Just what do we mean by executive coaching? As a starting point, I find it helpful to think about what it's not: It's not mentoring, not therapy, not business process consulting and not career counseling--although it's clearly related to all of those practices. If we could align them on the margins of a multi-dimensional graph, I'd put coaching right in the middle, drawing upon each discipline, but with different methodologies and goals.
Carol Hymowitz's "In The Lead" column in today's Wall Street Journal muddies the waters by using "mentoring," "coaching" and "training" almost interchangeably. It's headlined "Today's Bosses Find Mentoring Isn't Worth The Time and Risks," and the basic premise is that some senior managers believe their time is best spent thinking of ways "to expand their businesses and improve productivity and work quality," not wasted on "coaching employees on how to do their jobs."
The contrarian view, here represented by Jeffrey Pfeffer of Stanford Business School, is that "lack of time for training won't affect performance today or next week...but it will further down the road, when you need a new generation of leaders."

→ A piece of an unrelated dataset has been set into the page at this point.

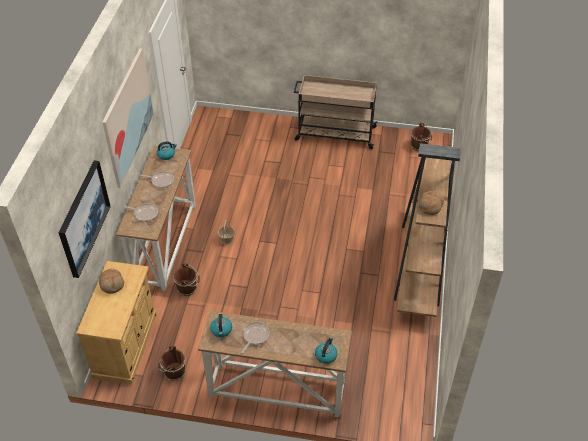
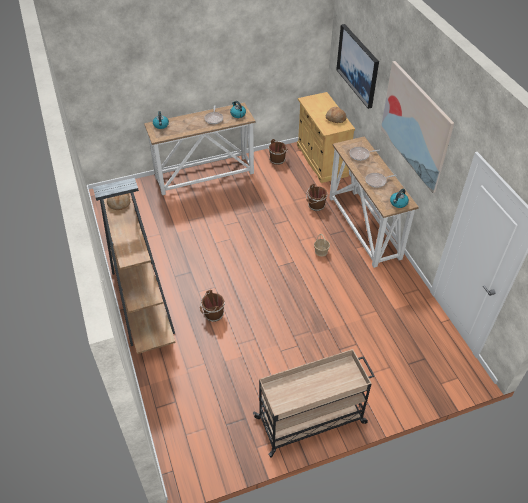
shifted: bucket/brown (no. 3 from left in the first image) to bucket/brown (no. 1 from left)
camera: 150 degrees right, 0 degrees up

That's a fascinating debate, but it would be easier to understand exactly what's being debated if the language in the article were more precise. "Training" and "mentoring" and "coaching," although clearly related, are different in their aims and their practices. To take an oversimplified view of the distinctions, I'd say that training seeks to improve an employee's job-related skills, mentoring seeks to insure that an employee is on the right path early in his or her career, and coaching seeks to maximize a high-potential employee's fulfillment and effectiveness.
If we take a look at Hymowitz's column with those definitions in mind, I'd say that senior managers...

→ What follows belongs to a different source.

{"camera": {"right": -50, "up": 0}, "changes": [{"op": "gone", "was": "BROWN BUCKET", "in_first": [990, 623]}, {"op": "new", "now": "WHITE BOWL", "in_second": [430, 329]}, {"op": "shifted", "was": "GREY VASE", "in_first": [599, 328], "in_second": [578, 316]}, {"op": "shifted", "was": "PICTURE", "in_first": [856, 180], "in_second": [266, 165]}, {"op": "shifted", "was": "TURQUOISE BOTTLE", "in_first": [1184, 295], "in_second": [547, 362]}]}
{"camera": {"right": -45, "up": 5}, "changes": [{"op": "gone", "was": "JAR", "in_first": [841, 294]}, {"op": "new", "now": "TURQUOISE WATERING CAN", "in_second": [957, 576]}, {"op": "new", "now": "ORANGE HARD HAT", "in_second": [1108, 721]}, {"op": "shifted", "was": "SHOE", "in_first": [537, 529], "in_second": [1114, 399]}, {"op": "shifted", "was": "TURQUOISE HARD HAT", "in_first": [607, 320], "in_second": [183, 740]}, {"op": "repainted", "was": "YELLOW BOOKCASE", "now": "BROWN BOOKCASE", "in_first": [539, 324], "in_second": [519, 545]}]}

- ...are right to resist providing training to their reports. More likely than not, training is a time-intensive activity with a low ROI for any individual manager. If a manager is providing hands-on training to an individual report, they're probably taking on a burden that should be shifted back onto the organization as a whole. (Of course, that's just reality in many organizations--but that doesn't make it right.)
- ...are wrong to resist providing mentoring. Properly guiding an early-stage employee will reap rewards not only for the organization, but also for the individual manager who has the opportunity to develop a valuable network of "mentees." Each manager will have to gauge how much time and energy they can devote to mentorship, but it's one of those Important-But-Not-Urgent tasks that an organization neglects at its peril.
- ...should provide coaching when they perceive that a high-potential employee isn't as effective or as fulfilled as he or she could be. If they don't have the time to do it themselves, then they should devote the resources necessary to bring in an external coach. Coaching isn't about helping low performers reach to a minimally acceptable standard--it's about identifying and eliminating the barriers that are keeping your best and brightest from living up to their full potential.
I don't want to sound pedantic, but defining these terms more carefully will allow us to reach better conclusions about whose responsibility they are and how important they are to an individual manager and to the organization as a whole.